Les Portugais du Para ont appris des Omaguas à faire, avec la même matiere, des seringues qui n’ont pas besoin de piston. Elles ont la forme de poires creuses, percées d’un petit trou à leurs extrémités, où l’on adapte une cannule de bois ; on les remplit d’eau, & en les pressant lorsqu’elles sont pleines, elles font l’effet d’une seringue ordinaire.
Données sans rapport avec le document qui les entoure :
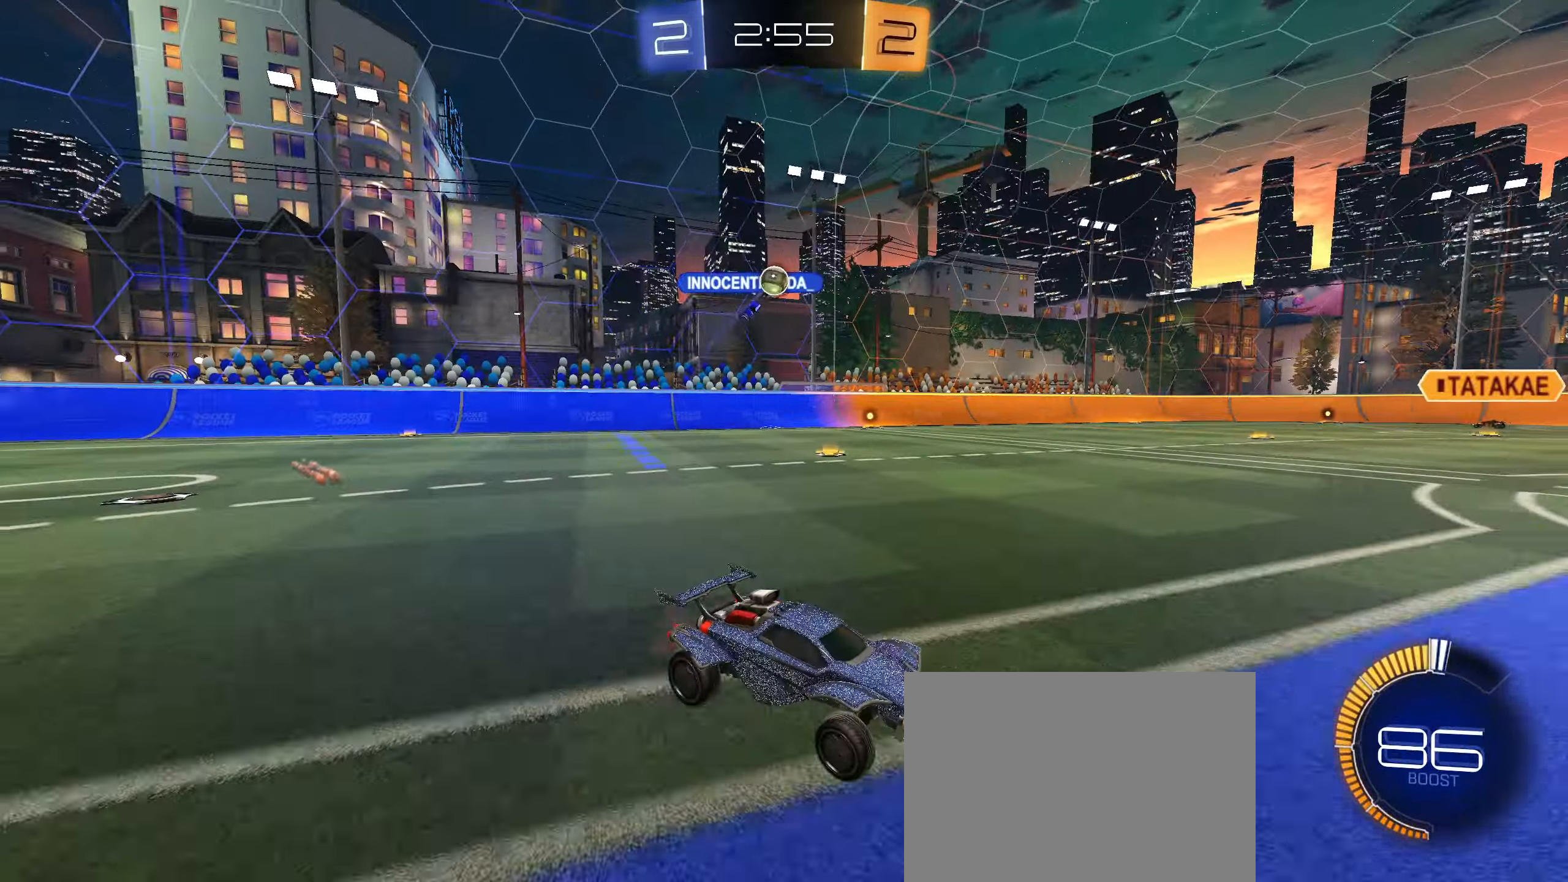
{"buttons": ["R2"], "left_stick": "center", "right_stick": "center", "events": [[300, "right_stick", "right"], [450, "right_stick", "center"]]}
Ce meuble est fort en usage chez les Omaguas.

Quand ils s’assemblent entr’eux pour quelque fête, le maître de la maison ne manque pas d’en présenter une par politesse à chacun des conviés, & son usage précede toujours parmi eux le repas de cérémonie. En 1747, on a trouvé l’arbre qui produit cette resine dans les bois de Cayenne, où jusqu’alors il avoit été inconnu. Hist. de l’acad. des Scienc. année 1745. (D. J.)

CANGE, s. m. (Comm.) liqueur faite avec de l’eau & du ris détrempé. Les Indiens s’en servent pour gommer les chites. Voyez Chites.

CANONNIERE, terme de Bijoutier, se dit de la gorge d’un étui, sur laquelle se glisse la partie supérieure de l’étui, appellée bonnet.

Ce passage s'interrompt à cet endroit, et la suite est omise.